El descontento social no se puede ignorar. La crisis ha tenido, sin duda, un peso determinante, pero en el fondo no ha hecho más que propiciar una indignada toma de conciencia de que se estaban acumulando derivas intolerables en la mayoría de quienes ostentan posiciones de representación y poder. Entre las más indignantes, la apropiación partidista y endogámica de las instituciones básicas del sistema, hasta ahora sin síntomas contundentes de corrección. Entre lo que más solivianta, figuran destacadamente las evidencias de corrupción y, todavía más, la actitud asimétrica con que suelen abordarse la propia y la ajena. El principal síntoma de rechazo es el respaldo que las encuestas atribuyen al proyecto rupturista que preconiza Podemos, entre el primer y el tercer puesto en intención directa de voto, dependiendo del ámbito territorial consultado. Pero no es lo único: hay más.

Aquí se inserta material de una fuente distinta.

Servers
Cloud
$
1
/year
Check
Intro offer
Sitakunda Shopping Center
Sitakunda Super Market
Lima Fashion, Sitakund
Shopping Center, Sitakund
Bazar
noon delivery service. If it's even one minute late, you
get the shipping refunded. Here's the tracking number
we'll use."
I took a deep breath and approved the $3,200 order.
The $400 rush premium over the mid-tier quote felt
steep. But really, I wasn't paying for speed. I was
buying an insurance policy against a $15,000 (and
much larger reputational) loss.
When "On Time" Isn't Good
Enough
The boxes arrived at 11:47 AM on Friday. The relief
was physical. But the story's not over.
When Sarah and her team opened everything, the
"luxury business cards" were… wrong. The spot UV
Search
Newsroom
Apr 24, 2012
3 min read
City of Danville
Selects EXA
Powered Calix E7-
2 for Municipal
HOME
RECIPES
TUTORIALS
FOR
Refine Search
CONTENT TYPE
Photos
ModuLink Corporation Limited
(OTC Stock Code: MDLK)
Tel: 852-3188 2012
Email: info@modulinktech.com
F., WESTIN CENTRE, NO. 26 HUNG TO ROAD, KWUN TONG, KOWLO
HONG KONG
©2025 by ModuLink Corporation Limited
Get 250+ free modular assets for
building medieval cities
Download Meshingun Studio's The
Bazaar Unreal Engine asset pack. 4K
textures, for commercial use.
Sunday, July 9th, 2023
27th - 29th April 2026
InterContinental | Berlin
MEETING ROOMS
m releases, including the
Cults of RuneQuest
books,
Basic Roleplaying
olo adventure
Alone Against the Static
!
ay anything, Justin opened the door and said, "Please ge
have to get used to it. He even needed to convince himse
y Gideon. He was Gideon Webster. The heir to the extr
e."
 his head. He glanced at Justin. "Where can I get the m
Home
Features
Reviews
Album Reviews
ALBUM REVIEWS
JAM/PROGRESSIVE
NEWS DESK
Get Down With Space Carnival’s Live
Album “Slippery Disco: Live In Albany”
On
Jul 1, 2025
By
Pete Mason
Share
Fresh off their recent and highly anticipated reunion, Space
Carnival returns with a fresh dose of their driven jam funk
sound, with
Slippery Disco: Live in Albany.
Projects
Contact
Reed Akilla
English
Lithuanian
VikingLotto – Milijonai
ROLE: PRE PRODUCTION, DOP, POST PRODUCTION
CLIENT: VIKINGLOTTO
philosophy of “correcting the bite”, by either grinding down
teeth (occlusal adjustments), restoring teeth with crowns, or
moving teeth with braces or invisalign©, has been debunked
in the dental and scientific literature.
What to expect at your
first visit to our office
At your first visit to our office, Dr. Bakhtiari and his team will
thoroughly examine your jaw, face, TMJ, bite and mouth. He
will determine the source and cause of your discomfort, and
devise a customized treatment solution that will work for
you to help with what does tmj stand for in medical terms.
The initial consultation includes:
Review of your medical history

El deterioro de la calidad democrática es innegable. Por eso resulta un tanto decepcionante que los inmediatos comicios no lleguen precedidos siquiera de cambios en la normativa electoral. Otro tanto puede decirse de que, al menos hasta la fecha, ninguno de los partidos tradicionales haya incorporado a su programa una sola propuesta contundente para enmendar lo que, en términos generales, ha quebrado el carácter auténticamente representativo del sistema. Una dejación que amenaza reducir el debate a que todo siga como hasta ahora, con los mismos o renovados protagonistas, u optar por formas de participación y gobierno de corte más radical.

En democracia, ninguna elección es banal, pero las previstas y probables en este año que empieza se pueden considerar cruciales por todo lo que hay en juego. Esta vez es presumible que el voto vaya más allá de dirimir un simple relevo en los respectivos gobiernos y alcance al modelo político configurado y persistente desde 1978. La presunción es válida para casi todo, lo que deberá obligar más que nunca a meditar seriamente las implicaciones de cada papeleta que se elija depositar.